My meetings the next day didn't take but two hours and afterward I had four hours to kill before my flight. I found an artificial creek in Irving and in the backseat of the Corolla swapped business casual for running clothes. I admit I was psyched up for fitness from the girl jock talk of the night before. I did not bench 225 but I did jog the length of the creek at a shade above a walking pace and then kicked like a drowning dog through three pull-ups on the jungle gym next to Indian-American tots oblivious to my raw power. Apparently 100% of people who use this park in the daytime are South Asian toddlers, South Asian women, or South Asian old people strolling along in unnecessary winter wear. Then I put half a pig in my face in the form of a barbecue sandwich followed by green beans with bacon and black-eyed peas cooked with fatback. I had vanilla soft serve, again sitting in the driver's seat of the Corolla, pointing toward Boston Market, jawing to S. about Hoarders.
On the way to the rental car return, a megachurch caught my eye and I pulled over to snoop around. "I just want to look at your church," I told the receptionist in the front office. "I've never seen a church so big." She and the people in the waiting area laughed with pride. Nothing was happening midday on a Tuesday, but many days of the week the church offers services in English, Spanish and (?) Nepali, as well as break-out groups for kids, teens, college-age students, young adults, parents, seniors, women, men, music aficionados, and the Nepalese. Plus a cafe. I have nothing epiphanic or derisive to say about the church or the people I met there; it and they were plenty nice. Anyway I was not paying close attention. Half of the time I was supposed to be peering through the windows at the chapel, I was admiring my own junior welterweight form in the glass.
So, the jury is out. Was it a good time, because a sly shopclerk called me "honey" while I perused cock rings at the porn/rainbow flag necklace/
And the Band Played On gay general store? Or was it a bad time, because I had to bury my nose in a book to avoid the desperate, smiling eye contact of the woman next to me at my airport gate who wore sandals with socks and said, "Oh, I don't travel so much!" Sorry I cannot tell you why the kiosk attendant cannot tell you more about the status of our flight, lady, I have to read this important book!

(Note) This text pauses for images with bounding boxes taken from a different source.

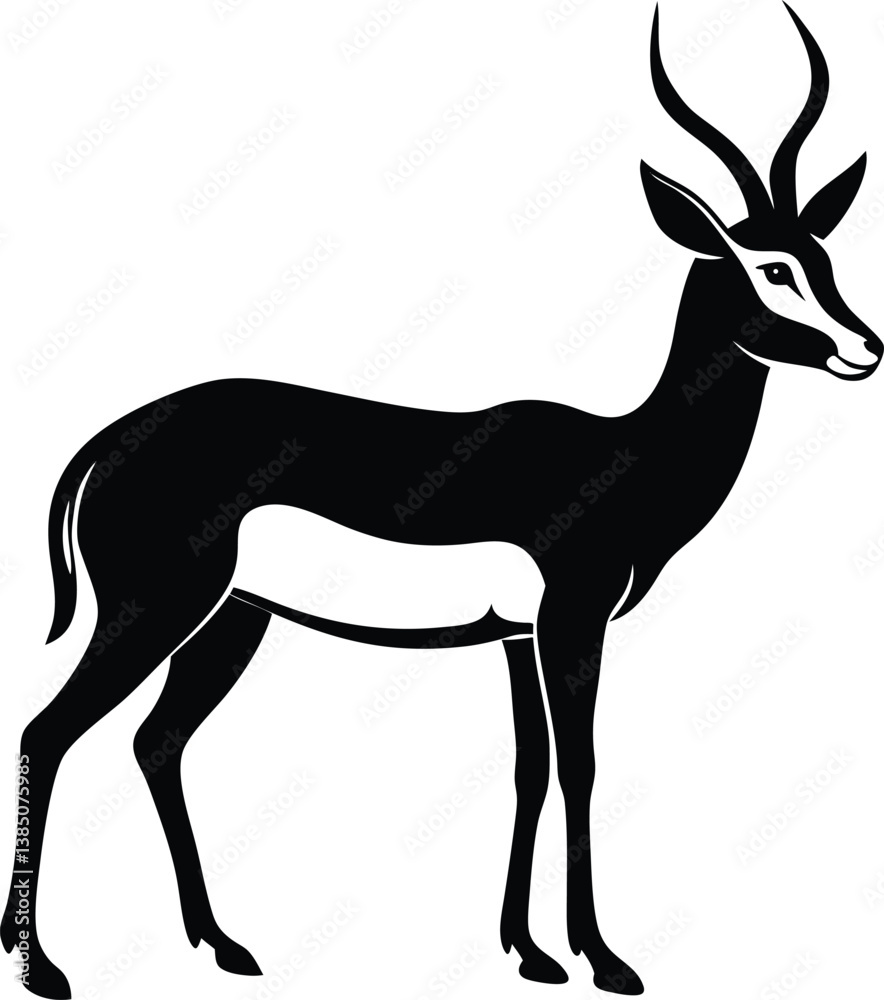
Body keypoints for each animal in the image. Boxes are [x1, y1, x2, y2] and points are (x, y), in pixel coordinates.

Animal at [2, 4, 879, 997]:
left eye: (825, 256)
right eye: (771, 268)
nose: (866, 347)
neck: (627, 451)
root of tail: (108, 440)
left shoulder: (518, 635)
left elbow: (530, 771)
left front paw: (530, 953)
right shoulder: (573, 620)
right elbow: (581, 767)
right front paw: (605, 958)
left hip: (234, 617)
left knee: (156, 742)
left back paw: (222, 944)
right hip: (158, 608)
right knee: (47, 731)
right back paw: (43, 967)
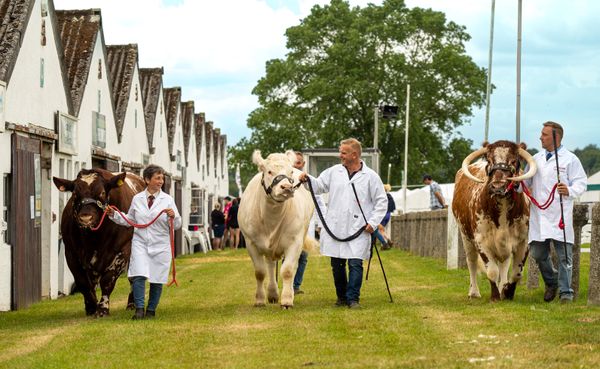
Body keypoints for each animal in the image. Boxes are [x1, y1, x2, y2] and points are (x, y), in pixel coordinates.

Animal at [53, 168, 145, 314]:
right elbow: (83, 282)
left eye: (102, 192)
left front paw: (102, 309)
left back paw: (132, 304)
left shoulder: (122, 251)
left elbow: (107, 281)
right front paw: (91, 306)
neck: (94, 239)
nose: (86, 218)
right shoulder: (71, 253)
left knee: (134, 278)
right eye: (75, 193)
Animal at [238, 150, 316, 308]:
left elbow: (287, 270)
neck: (271, 218)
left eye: (290, 171)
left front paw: (287, 300)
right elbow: (260, 272)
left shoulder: (295, 241)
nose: (286, 187)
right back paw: (272, 293)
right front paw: (260, 299)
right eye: (269, 171)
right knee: (270, 264)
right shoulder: (250, 243)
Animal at [452, 140, 536, 300]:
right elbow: (491, 271)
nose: (498, 186)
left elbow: (516, 273)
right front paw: (495, 295)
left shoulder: (523, 241)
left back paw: (502, 285)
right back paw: (474, 292)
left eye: (513, 161)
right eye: (489, 161)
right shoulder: (481, 241)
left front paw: (507, 292)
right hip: (465, 236)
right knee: (472, 262)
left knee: (504, 264)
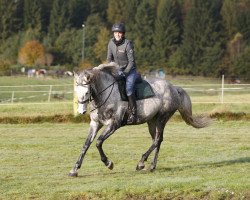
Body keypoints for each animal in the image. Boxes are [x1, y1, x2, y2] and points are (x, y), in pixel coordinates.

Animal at [69, 62, 213, 177]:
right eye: (76, 91)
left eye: (86, 92)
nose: (81, 111)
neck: (105, 96)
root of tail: (173, 88)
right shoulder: (95, 124)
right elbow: (86, 145)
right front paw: (74, 169)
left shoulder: (113, 125)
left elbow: (98, 142)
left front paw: (108, 163)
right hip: (152, 121)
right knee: (157, 140)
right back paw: (152, 166)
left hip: (162, 118)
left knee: (157, 140)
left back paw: (141, 163)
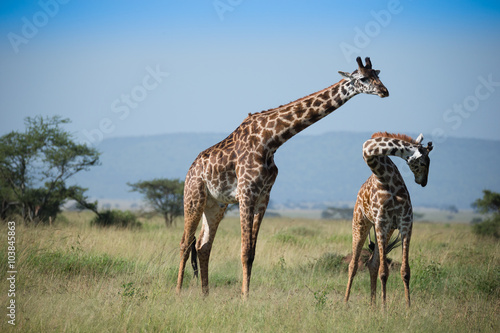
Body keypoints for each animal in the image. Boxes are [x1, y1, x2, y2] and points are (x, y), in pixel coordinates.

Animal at [178, 56, 388, 296]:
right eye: (363, 78)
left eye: (377, 75)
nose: (384, 91)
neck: (271, 140)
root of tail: (191, 169)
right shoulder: (246, 193)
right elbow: (244, 251)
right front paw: (244, 297)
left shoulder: (264, 197)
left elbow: (251, 254)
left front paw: (246, 296)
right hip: (194, 197)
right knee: (185, 244)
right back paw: (178, 292)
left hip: (215, 205)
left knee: (203, 246)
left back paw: (205, 295)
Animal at [344, 132, 434, 306]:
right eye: (424, 162)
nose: (424, 182)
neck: (385, 178)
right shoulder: (381, 223)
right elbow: (384, 271)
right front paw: (384, 308)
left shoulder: (405, 222)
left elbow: (405, 271)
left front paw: (408, 307)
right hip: (360, 223)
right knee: (353, 264)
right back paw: (345, 303)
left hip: (388, 230)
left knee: (372, 263)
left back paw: (372, 306)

No, it was merely a time. A short time - 22 hours total on the ground in the Dallas-Fort Worth area. I came home and my parents barely registered my absence. Dad said "You're back!" and then rushed Mom to Home Depot to buy caulk. I felt like a long time had passed since I had been in the zombie dreamland of a reclined driver's seat in a parked car in suburban Dallas, so I wanted more ceremony on return, but only dear Boo paid me any attention. Now on my list of New Year's resolutions: bench 225, move out of the suburbs, sell my Corolla.